Apply what you read.
1. The container adoption article says a shift is needed in how software is handled. List the activities it names in that sentence.
2. Answer these from the container adoption article:
(a) What percentage of all organizations use containers in production, according to the cited report?
(b) Which organization produced that report?
(c) What is named as a significant contributing factor to slow adoption?
3. Reproduce everything in the container adoption article from "Branding is a" down to "too many organizations.".

Provided text.
*** Begin section ***
Now’s the Best Time for Container Adoption

Enterprise software companies stand to benefit greatly from container technology, yet adoption has been slow. It’s understood that containers could help to speed the inevitable force of digital transformation, overcoming the challenges of developer productivity and application delivery. The Cloud Foundry Foundation’s report, “Hope Versus Reality: Containers in 2016,” revealed that just 16 percent of all organizations are using containers in production.

What is behind this resistance? If container technology is so wonderful, why aren’t we seeing faster and wider adoption?

Branding is a significant contributing factor to slow adoption. Containers are seen as, well, super geeky, and aren’t yet widely understood by most IT professionals. The understanding of what they are and how and why they should be used—those questions still linger for far too many organizations.

But geekiness aside, the reality is that a shift is needed when it comes to how we design, build, package and deploy software. Organizations are struggling with too many disparate servers, systems and solutions that need to be brought together. They are drowning in endless integration projects while working with hundreds of software suppliers. At the same time, end customers have come to expect and require a high level of service, necessitating transformation of application infrastructure and architecture.
*** End section ***
Provided records.
*** Begin section ***
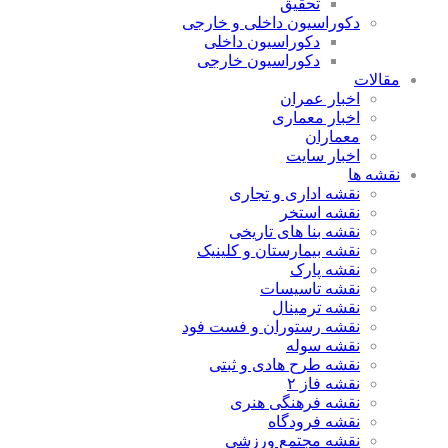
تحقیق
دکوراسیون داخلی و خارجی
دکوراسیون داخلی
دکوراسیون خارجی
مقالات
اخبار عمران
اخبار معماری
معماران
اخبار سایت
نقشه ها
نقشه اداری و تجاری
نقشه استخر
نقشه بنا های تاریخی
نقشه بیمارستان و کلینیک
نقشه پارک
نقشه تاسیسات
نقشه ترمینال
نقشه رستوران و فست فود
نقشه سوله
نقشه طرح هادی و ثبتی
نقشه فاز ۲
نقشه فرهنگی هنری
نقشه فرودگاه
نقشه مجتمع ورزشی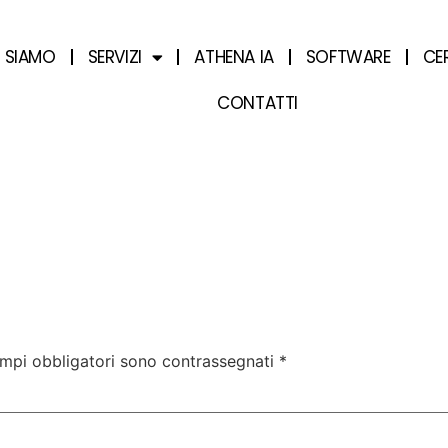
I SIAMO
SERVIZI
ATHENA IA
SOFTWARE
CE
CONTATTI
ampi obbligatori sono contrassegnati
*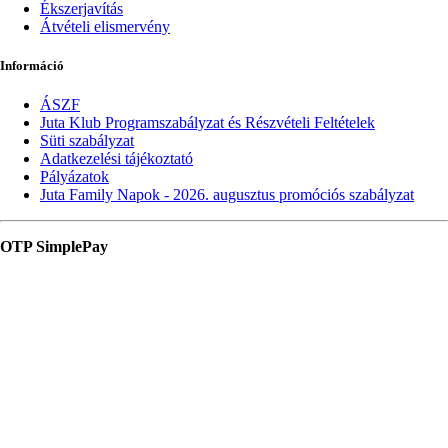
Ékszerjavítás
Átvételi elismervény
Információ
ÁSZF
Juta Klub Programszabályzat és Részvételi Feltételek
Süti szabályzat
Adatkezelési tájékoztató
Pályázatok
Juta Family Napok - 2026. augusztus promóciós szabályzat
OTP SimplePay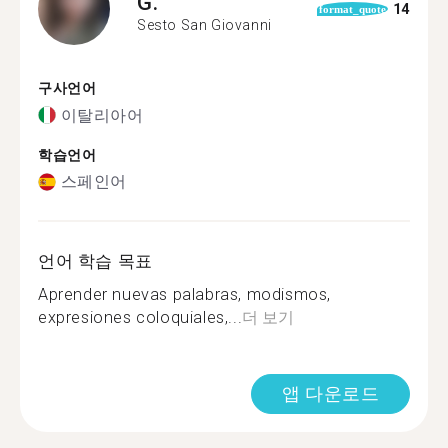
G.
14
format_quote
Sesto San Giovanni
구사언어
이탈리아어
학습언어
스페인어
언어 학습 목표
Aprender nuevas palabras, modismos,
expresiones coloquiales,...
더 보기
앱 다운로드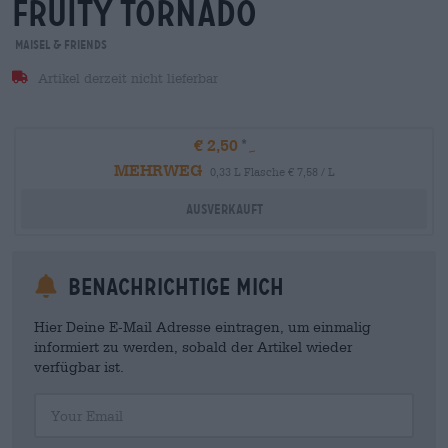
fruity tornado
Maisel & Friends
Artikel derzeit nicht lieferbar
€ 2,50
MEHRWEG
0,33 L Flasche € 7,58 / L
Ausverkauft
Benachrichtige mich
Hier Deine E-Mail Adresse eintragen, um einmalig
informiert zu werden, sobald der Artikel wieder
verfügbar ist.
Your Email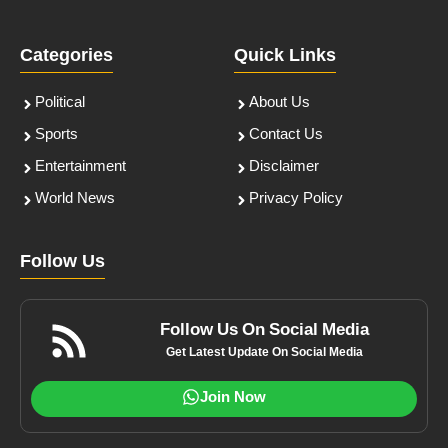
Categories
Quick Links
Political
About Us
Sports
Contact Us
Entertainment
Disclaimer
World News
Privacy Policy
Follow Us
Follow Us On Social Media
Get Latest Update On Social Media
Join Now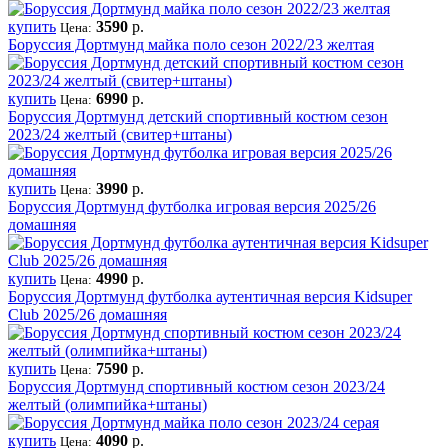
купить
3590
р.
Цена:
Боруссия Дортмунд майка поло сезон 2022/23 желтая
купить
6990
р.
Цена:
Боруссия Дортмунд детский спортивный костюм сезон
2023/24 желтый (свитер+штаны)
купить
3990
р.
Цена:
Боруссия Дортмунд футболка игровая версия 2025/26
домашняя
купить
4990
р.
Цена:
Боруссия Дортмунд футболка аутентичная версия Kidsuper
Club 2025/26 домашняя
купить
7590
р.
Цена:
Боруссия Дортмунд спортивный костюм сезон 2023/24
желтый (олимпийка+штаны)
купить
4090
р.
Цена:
*** End section ***
List of answers.
1.
design
build
package
deploy

2.
(a) 16 percent
(b) The Cloud Foundry Foundation
(c) Branding

3.
Branding is a significant contributing factor to slow adoption. Containers are seen as, well, super geeky, and aren’t yet widely understood by most IT professionals. The understanding of what they are and how and why they should be used—those questions still linger for far too many organizations.